Ich bin Programmleiter Wildtiere Deutschland und Europa beim WWF und beschäftige ich mich vor allem mit den großen heimischen Säugetieren, die bei uns einstmals ausgerottet waren, jetzt aber wieder zurückkehren! Der WWF möchte dazu beitragen, dass Wolf, Luchs & Co. hier wieder eine Heimat finden. Auch persönlich bin ich oft im Wald unterwegs, mache mich auf Spurensuche und erfreue mich an naturnahen Wäldern, wo der Mensch die Natur Natur sein lässt. --- Moritz hat den WWF inzwischen verlassen ---

Kommentare (21)

  • ...warum eigentlich nicht generelles Verbot bleihaltiger Munition? - die Einschränkung "in Feuchtgebieten" impliziert doch, dass bleihaltige Munition weiter produziert wird und insofern eine Kontrolle, was in Feuchtgebieten verschossen wird, kaum möglich wäre...
    (H.Gehlig)

    • Wir würden ein generelles Verbot bleihaltiger Munition auf jeden Fall unterstützen. Die Erfahrungen zeigen ja, dass es praxistaugliche Alternativen gibt.

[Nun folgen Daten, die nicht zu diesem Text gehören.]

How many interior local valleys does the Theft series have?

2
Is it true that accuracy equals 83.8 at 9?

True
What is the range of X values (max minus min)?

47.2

    • Zum Einen ist Munition ohne Blei nicht für alle Flinten geeignet, beziehungsweise ist auch der Preis für bleifreie Munition weitaus höher. Zum Anderen ist auf Schießständen (auch Jäger sollten üben) der Schuss in den Kugelfang mit Stahl nicht überall erlaubt. Man bezahlt bei 50 Schuss jetzt schon 12€ beim Training...

  • Wo hält Frau Klöckner denn noch überall ihre Hand auf???
    Ein Lobbyregister muss endlich her.

    • Was haben wir für eine Landwirtschaftsministerin !!! Bis jetzt hat sie doch nichts für die Umwelt und das Tierwohl geleistet. Im Gegenteil: ihr Bestreben scheint nur auf ihr eigenes Wohl ausgerichtet zu sein. Sie könnte so viel Gutes bewirken. Ich bin unfassbar wütend und traurig, dass wir solche Leute in der Regierung haben !!

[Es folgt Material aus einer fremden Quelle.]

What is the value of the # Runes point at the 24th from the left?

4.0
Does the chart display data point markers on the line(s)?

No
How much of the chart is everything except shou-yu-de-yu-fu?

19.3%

  • Unsere Bundeslandwirtschaftsministerin scheint für mich eine einzige Fehlbe-setzung zu sein, mit Tierwohl hat sie jedenfalls nichts am Hut. Ob es sich um die Kastenstände im Schweinestall handelt oder wie hier um das geforderte Verbot der Bleimunition, das hat alles nichts mit "christlichen Werten" zu tun, die in ihrer Partei ansonsten ziemlich hoch gehalten werden.

  • Als Pfälzer bin ich spätestens seit Kohl nur noch im“Sorry“- Modus und hoffe nur, dass mein Akzent mich nicht verrät.
    Frau Klöckner ist da nur eine weitere Enttäuschung. Von der „Weinprinzessin“ und Repräsentantin für Sauf-Event zur Verbraucher-Schützerin! Ich hatte gedacht, dass ihre Journalisten-Karriere ihren Horizont etwas über Wald, Wiesen und Gülle hinaus geweitet hätte. Stattdessen purer Agrarindustrie- und Grossbauern-Lobbyismus auf der ganzen Linie! „Laß fahren alle Hoffnung!“

    • Klöckner ist eine Frau ohne Seele, die keine Integrität hat.
      Sie redet nur Blödsinn. Es ist nicht zu ertragen.

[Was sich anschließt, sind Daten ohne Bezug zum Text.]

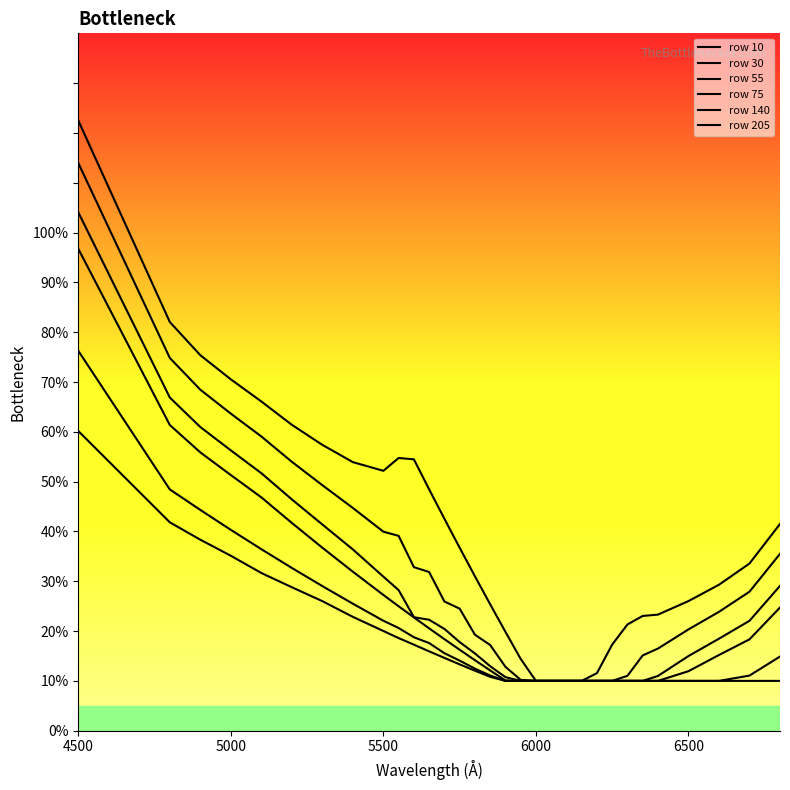

How many data points does each series have?

31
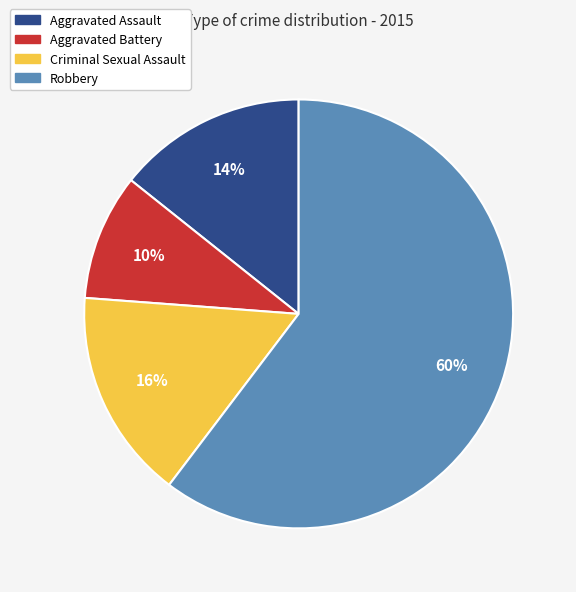

What percentage is the Aggravated Battery slice, to the nearest percent?

10%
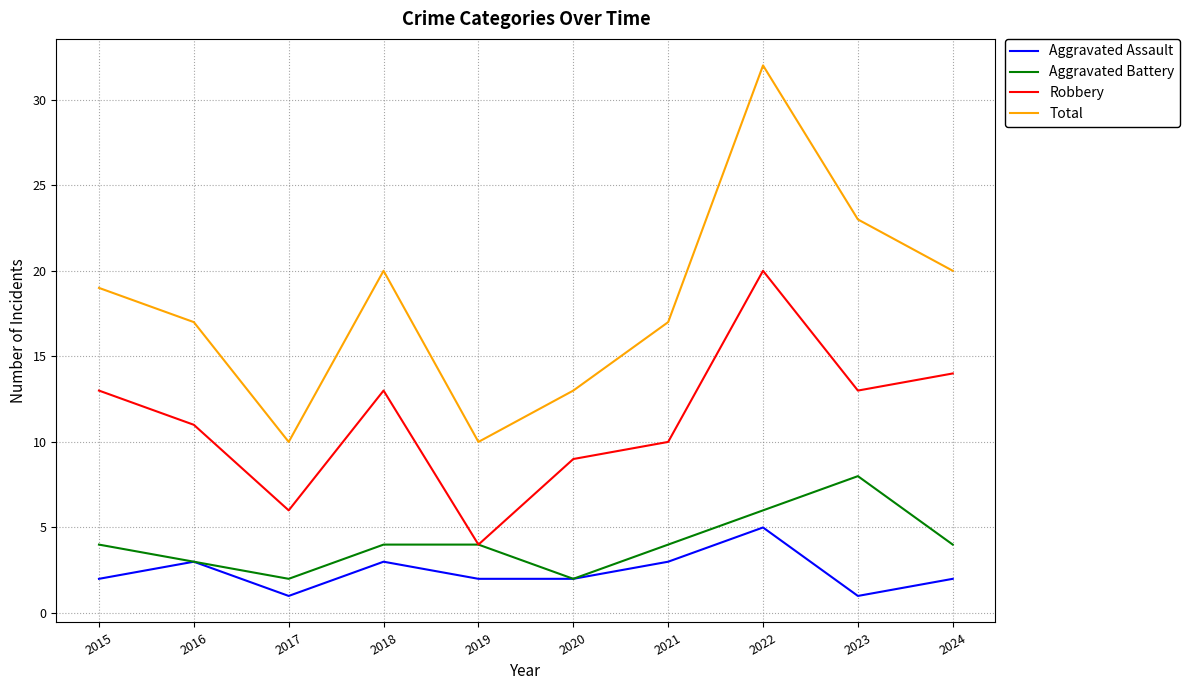

Where is the first local minimum for Aggravated Battery?

2017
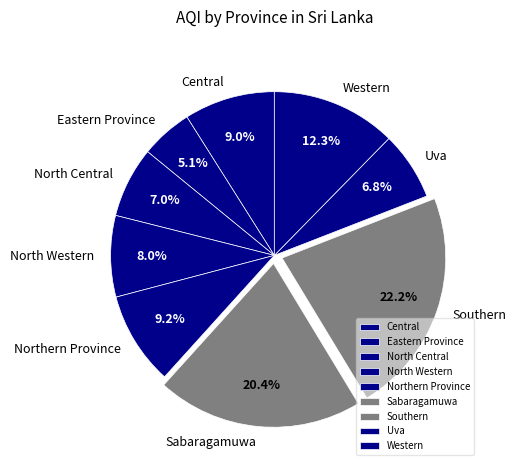

Is it true that Sabaragamuwa is 20% of the pie?

True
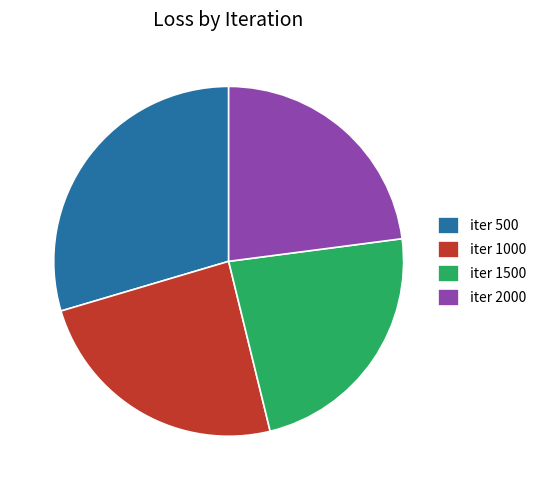

How many segments does this pie chart have?

4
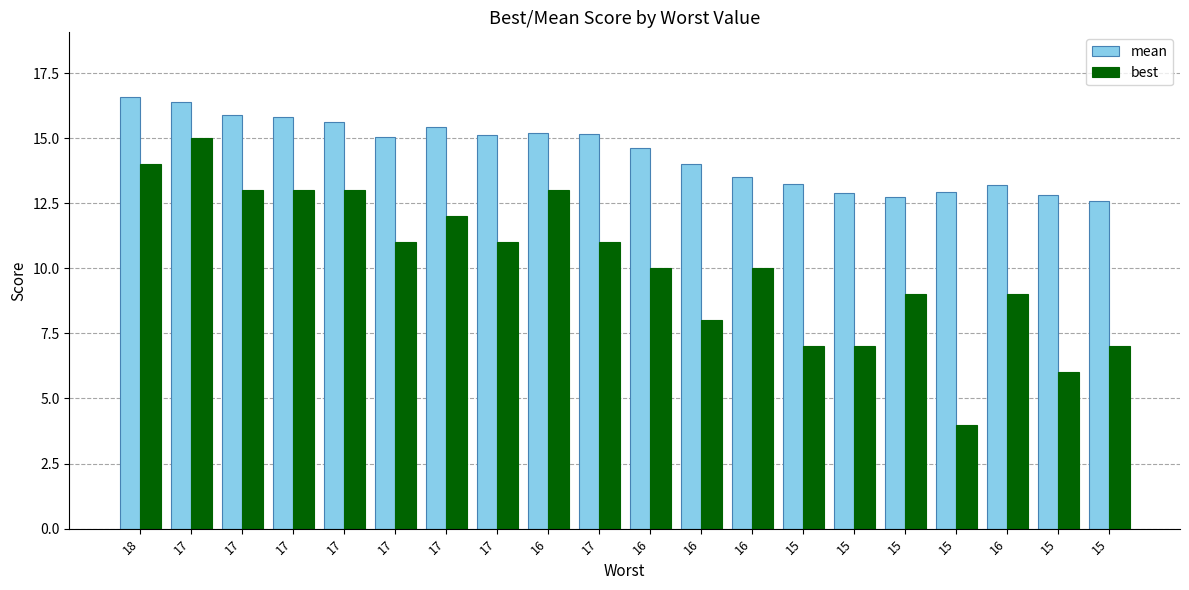

How many bars are there in total?

40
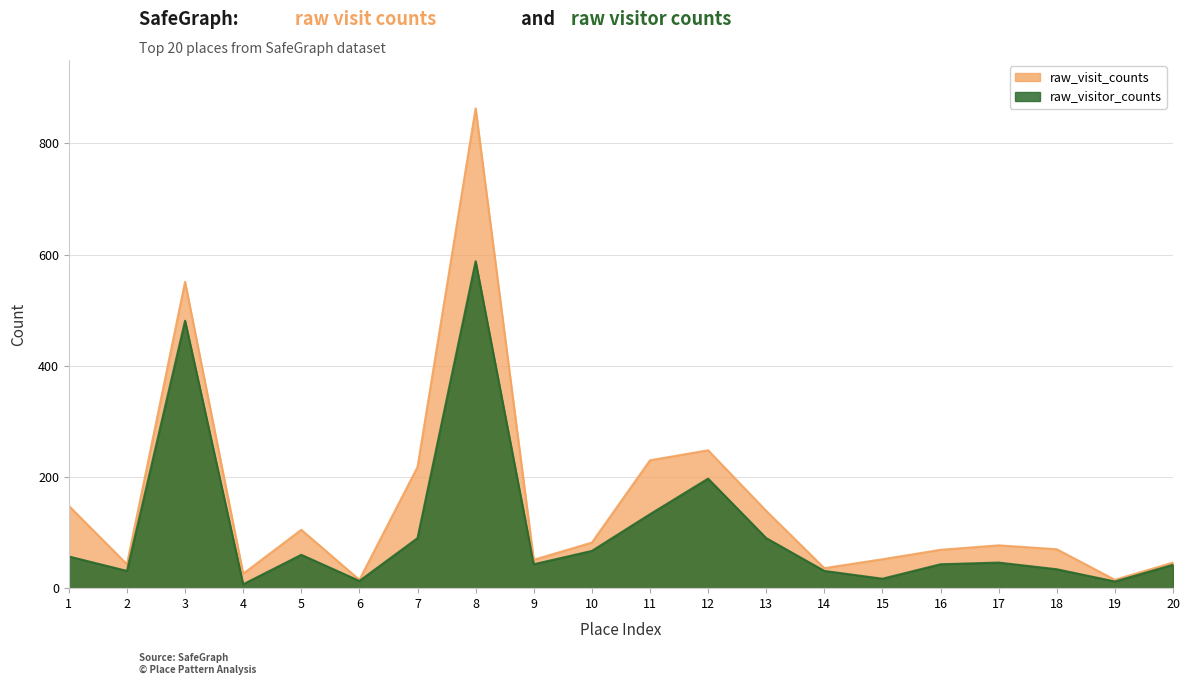

At which category is the sum across all series the highest?

8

      Wir brauchen dringend ein eigenes Tierministerium!

      Es wäre schön, wenn Ihr dazu einen Vorstoß machen könntet!

  • Ist diese Frau wirklich so ahnungslos? Jedenfalls wird sie ihrem Amt in keiner Weise gerecht. Vielleicht sollte sie sich weiter für Produktwerbung vermarkten.

  • Hallo, das ist eine erschreckende Nachricht. Ich bin dafür, dass sich Deutschland an dieser Abstimmung beteiligen muss. Mich interessieren die Gründe die sie angeführt hat. Nur die Meinung einer Person (Bundeswirtschaftsministerin) spiegelt nicht Gesamtmeinung der Bevölkerung wieder. Ich vertrete die Position der EU-Mitgliedstaaten; aus meiner Sicht wäre ein grundsätzliches Verbot bleihaltiger Munition sinnvoll.

  • Es ist kaum zu ertragen, was sich Frau Klöckner (schon lange) leistet. Ihre Politik ist unglaubwürdig. Völlig skandalös, was sich in der grauenvollen "Tier-Industrie", ja im gesamten Agrarbereich, abspielt. Mir ist es ein Rätsel, in welchen Sphären sich solche Politiker/innen bewegen.

  • Frau Klöckner , treffen Sie doch mal richtige Endscheidungen. Immer diese Verlängerungsfristen bei Tier- und Agrar Themen. Es ist wirklich zum Ko.....

  • Wer nix macht macht nix falsch (stimmt leider nicht :-))
    Aber von der Sorte gibt es bekanntlich in Berlin noch mehr.

  • Das war ja kaum anders zu Erwarten. Gibt es dazu eine Online-Petition, die man unterschreiben kann?